DESCRIPTION OF THE TASK: What you return must match the data below exactly, minus any pictures.

****

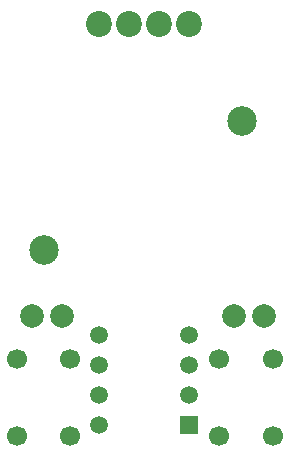
<source format=gbr>
G04 DipTrace 3.0.0.2*
G04 Top.gbr*
%MOIN*%
G04 #@! TF.FileFunction,Copper,L1,Top*
G04 #@! TF.Part,Single*
G04 #@! TA.AperFunction,ComponentPad*
%ADD17C,0.098425*%
%ADD18C,0.07874*%
%ADD19C,0.066929*%
%ADD20C,0.059055*%
%ADD21C,0.086614*%
%ADD22R,0.059055X0.059055*%
%FSLAX26Y26*%
G04*
G70*
G90*
G75*
G01*
G04 Top*
%LPD*%
D17*
X560012Y1090319D3*
D18*
X1295803Y868701D3*
D19*
X470803Y468701D3*
D20*
X745803Y806201D3*
D21*
Y1843701D3*
D18*
X520803Y868701D3*
D19*
X1145803Y468701D3*
X1322969Y468696D3*
Y724612D3*
X1145803Y724606D3*
X647969Y468696D3*
Y724612D3*
X470803Y724606D3*
D20*
X745803Y706201D3*
Y606201D3*
Y506201D3*
D22*
X1045803D3*
D20*
Y606201D3*
Y706201D3*
Y806201D3*
D18*
X620803Y868701D3*
X1195803D3*
D17*
X1220803Y1518701D3*
D21*
X845803Y1843701D3*
X945803D3*
X1045803D3*
M02*

</source>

****

RESPONSE AREA:
<source format=gbr>
G04 DipTrace 3.0.0.2*
G04 Top.gbr*
%MOIN*%
G04 #@! TF.FileFunction,Copper,L1,Top*
G04 #@! TF.Part,Single*
G04 #@! TA.AperFunction,ComponentPad*
%ADD17C,0.098425*%
%ADD18C,0.07874*%
%ADD19C,0.066929*%
%ADD20C,0.059055*%
%ADD21C,0.086614*%
%ADD22R,0.059055X0.059055*%
%FSLAX26Y26*%
G04*
G70*
G90*
G75*
G01*
G04 Top*
%LPD*%
D17*
X560012Y1090319D3*
D18*
X1295803Y868701D3*
D19*
X470803Y468701D3*
D20*
X745803Y806201D3*
D21*
Y1843701D3*
D18*
X520803Y868701D3*
D19*
X1145803Y468701D3*
X1322969Y468696D3*
Y724612D3*
X1145803Y724606D3*
X647969Y468696D3*
Y724612D3*
X470803Y724606D3*
D20*
X745803Y706201D3*
Y606201D3*
Y506201D3*
D22*
X1045803D3*
D20*
Y606201D3*
Y706201D3*
Y806201D3*
D18*
X620803Y868701D3*
X1195803D3*
D17*
X1220803Y1518701D3*
D21*
X845803Y1843701D3*
X945803D3*
X1045803D3*
M02*

</source>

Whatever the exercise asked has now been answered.